The dive straight into Maple Street’s used and rare shop was exciting. I’d begun my work at the start of a rainy spell, so the creaky old shop, shelves near buckling with volumes to be excavated paired wonderfully with the thunder and lighting, at once unfortunately yielding a slow week but serendipitously giving me the time to explore, familairize, and begin organizing as I see fit. It felt appropriate, so I plucked a used copy of Rivka Galchen’s Atmospheric Disturbances to skim for the good parts I remembered reading a couple of years ago (this has since been sold) between perusing for unusual finds, and it was not long before a few unearthed themselves. Following are what I considered the three most notable discoveries upon my first foray in this old-but-new-to-me store.

First:

It Happened Like This by Daniil Kharms
Largely denied the right to publication in life, Soviet absurdist, Daniil Kharms found his only living acclaim in the world of children’s literature. The little of Kharms’ work I’d previously been familiar with was Today I Wrote Nothing (pub. 2007, more than fifty years after his death), so in finding this 1998 reprint of his children’s work had me lit up. Founder of Oberiu, Kharms work as a children’s author is practically subversive to the none too welcoming of tomfoolery era of Russia in which he penned his work, an assumption I feel confident in making considering his death by starvation incarcerated in Leningrad.

An excerpt:

THE FOUR LEGGED CROW
Once upon a time there was a crow with four legs. To tell the truth, he actually had five legs, but there’s no reason to mention that.

    One day the four-legged crow bought himself some coffee, and he thought, “Well, now I’ve bought myself some coffee but what do I do with it?”
    At that moment, by a stroke of bad luck, a fox came running by.
    He saw the crow and cried out to him, “Hey, you ol’ crow!”
    The crow yelled back at the fox, “You’re an old crow yourself!”
    The fox yelled back at the crow, “And you, crow, are a real pig!”
    At this the crow was so offended he spilled his coffee. The fox ran off. The crow got down on the ground and walked away on his four, or actually five, legs to his horrible house.

(being that I purchased this title for myself, I’ve happily transcribed the rest of the book for anyone interested on my personal blog, here)

Second:

Brown Bear, Brown Bear, What Do You See? by Bill Martin Jr. &  Eric Carle
Clearly, not a particularly rare book, but clean and well cared for first edition signed by Mr. Carle himself is not exactly the type of thing you immediately expect to pull from a section lackadaisically perused by children on a daily basis. I’ve pulled the title and put it behind the counter to prevent the inevitable fate it would have faced, so collectors be aware!

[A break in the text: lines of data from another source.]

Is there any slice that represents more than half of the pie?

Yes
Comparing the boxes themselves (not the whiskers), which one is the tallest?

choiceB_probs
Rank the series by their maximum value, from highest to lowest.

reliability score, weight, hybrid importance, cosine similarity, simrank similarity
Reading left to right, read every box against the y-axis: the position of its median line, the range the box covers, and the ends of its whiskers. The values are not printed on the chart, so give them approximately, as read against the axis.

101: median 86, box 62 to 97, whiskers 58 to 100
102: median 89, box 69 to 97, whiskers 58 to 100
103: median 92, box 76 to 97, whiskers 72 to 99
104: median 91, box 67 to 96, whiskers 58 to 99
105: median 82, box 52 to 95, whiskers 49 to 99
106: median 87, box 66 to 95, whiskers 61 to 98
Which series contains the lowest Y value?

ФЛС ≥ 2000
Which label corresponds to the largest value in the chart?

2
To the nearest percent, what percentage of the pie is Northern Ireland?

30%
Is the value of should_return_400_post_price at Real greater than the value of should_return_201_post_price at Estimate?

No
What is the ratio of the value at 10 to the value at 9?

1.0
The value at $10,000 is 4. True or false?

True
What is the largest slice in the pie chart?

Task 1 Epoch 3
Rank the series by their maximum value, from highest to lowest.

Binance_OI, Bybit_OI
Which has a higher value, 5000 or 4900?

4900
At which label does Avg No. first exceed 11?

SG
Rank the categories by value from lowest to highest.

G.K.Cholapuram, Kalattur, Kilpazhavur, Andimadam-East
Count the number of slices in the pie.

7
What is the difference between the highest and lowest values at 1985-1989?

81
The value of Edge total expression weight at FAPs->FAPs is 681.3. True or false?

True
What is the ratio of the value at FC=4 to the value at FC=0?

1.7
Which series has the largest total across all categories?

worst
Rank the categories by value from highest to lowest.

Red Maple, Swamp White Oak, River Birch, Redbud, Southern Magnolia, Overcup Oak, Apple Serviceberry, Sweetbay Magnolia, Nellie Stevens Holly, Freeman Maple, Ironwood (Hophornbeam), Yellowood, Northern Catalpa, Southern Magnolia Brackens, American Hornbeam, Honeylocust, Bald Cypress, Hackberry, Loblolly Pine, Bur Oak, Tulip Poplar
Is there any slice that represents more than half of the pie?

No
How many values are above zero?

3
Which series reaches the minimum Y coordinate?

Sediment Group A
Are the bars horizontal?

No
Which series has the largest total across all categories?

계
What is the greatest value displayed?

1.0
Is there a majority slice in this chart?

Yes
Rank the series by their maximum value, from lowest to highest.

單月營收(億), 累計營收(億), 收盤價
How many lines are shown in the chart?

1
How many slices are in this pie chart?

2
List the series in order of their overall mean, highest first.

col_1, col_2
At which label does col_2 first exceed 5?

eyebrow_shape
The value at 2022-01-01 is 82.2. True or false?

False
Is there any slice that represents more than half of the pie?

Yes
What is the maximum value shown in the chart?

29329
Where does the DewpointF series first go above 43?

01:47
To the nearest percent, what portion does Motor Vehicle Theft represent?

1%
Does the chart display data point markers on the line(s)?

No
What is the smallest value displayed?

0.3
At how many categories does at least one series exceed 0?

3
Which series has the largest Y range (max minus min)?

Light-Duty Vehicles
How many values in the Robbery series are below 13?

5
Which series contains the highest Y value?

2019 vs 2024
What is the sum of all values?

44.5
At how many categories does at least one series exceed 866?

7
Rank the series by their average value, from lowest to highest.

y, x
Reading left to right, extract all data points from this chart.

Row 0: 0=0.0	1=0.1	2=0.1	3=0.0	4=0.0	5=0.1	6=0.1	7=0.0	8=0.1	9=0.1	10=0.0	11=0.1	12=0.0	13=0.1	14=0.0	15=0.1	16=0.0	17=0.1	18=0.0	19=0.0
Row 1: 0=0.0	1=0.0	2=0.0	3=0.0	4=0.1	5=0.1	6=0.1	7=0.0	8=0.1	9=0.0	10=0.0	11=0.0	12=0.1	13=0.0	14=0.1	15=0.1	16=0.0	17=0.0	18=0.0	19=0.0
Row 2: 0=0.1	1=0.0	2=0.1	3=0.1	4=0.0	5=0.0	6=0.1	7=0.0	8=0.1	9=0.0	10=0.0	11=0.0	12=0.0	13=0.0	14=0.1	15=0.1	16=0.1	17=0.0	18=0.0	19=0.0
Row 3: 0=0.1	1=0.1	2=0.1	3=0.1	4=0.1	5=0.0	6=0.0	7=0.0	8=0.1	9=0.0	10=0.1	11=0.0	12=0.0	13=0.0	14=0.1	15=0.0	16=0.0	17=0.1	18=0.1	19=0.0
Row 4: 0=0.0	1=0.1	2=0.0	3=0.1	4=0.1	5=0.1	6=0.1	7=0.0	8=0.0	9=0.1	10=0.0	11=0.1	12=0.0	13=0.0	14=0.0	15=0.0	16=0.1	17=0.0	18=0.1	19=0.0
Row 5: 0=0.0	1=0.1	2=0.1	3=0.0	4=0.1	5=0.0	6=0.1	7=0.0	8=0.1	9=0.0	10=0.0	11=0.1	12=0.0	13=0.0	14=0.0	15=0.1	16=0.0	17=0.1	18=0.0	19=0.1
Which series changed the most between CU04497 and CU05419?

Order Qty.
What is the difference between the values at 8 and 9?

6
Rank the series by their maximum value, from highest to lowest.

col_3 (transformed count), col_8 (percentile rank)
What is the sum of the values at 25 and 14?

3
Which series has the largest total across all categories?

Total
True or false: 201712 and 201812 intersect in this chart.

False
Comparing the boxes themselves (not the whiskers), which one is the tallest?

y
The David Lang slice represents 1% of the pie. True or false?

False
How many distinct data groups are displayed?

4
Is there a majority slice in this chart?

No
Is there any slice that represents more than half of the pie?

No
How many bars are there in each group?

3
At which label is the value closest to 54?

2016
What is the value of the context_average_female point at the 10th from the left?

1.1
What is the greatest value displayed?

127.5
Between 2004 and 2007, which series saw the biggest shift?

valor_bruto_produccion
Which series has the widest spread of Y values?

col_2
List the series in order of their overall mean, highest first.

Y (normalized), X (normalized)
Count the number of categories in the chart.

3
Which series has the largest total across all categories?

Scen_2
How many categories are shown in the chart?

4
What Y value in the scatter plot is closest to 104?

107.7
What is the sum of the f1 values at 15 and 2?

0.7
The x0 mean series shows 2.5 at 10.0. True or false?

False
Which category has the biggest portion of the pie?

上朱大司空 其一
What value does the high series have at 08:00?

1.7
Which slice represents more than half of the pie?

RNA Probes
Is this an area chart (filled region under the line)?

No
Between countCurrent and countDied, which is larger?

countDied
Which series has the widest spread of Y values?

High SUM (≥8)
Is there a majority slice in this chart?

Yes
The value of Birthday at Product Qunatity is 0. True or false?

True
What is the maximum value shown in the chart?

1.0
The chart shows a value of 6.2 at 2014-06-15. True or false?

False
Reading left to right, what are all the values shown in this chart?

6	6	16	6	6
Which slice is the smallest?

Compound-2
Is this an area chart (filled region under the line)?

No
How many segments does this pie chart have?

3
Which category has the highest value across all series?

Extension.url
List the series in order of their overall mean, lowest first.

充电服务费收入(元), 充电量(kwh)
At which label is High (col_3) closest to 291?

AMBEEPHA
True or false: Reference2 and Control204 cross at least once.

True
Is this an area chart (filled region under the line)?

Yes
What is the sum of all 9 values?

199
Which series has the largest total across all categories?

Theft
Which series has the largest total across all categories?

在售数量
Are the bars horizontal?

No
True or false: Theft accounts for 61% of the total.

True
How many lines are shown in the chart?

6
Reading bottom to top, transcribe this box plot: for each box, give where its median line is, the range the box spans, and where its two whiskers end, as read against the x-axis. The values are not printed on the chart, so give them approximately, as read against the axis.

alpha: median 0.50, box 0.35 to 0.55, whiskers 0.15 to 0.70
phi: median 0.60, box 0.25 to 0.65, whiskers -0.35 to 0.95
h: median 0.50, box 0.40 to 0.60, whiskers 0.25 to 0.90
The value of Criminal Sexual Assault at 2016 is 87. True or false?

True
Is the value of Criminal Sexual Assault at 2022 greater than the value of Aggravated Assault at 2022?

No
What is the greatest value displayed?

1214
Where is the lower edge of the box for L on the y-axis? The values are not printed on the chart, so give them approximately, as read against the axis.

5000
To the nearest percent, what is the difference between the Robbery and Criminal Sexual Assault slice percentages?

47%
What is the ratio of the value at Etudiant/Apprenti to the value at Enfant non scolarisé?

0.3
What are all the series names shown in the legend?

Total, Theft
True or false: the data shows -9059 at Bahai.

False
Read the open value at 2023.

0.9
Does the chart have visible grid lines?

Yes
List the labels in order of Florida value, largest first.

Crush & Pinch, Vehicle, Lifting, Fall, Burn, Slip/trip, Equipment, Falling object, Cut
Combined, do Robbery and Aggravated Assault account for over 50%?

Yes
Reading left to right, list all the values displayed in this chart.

It’s safe for your inspection now.

On a side note I’d also like to mention we’ve got a couple of the non-rare, much more affordable editions for those who are just looking to introduce their children to one of the better quality picture books out there for the first time.

Third, and at last:


The Rebellion of the Hanged by B. Traven
Mystery author of The Treasure of the Sierra Madre, B. Traven’s true identity was never properly discovered, though there are theories.  His works were written in Mexico, published in Germany (hence the image of the German edition I’ve included here) and then translated to English. The idea that the single author was in fact a number of literary pranksters with similar ideologies is the possibility I most favor, although it’s not necessarily the most likely- I just like it. Identity aside, “his” books, all, are adventurous novels with an anarchist lean. The Rebellion of the Hanged chronicles a tale of slave revolt in a Mexican mahogany plantation preceding the Mexican revolution, and it rests on my staff picks shelf, just to your right as you enter the store. Next on my list of his work to overturn is The Death Ship, the story of a New Orleans sailor stranded in Antwerp, but who knows when that will rear its head.

So, there you have a brief introduction to me, and hopefully some insight into a few interests of mine, things I’d be more than happy to discuss in length with you. Hope to see you in the shop soon, and welcome from me to you, and I hope from you to me.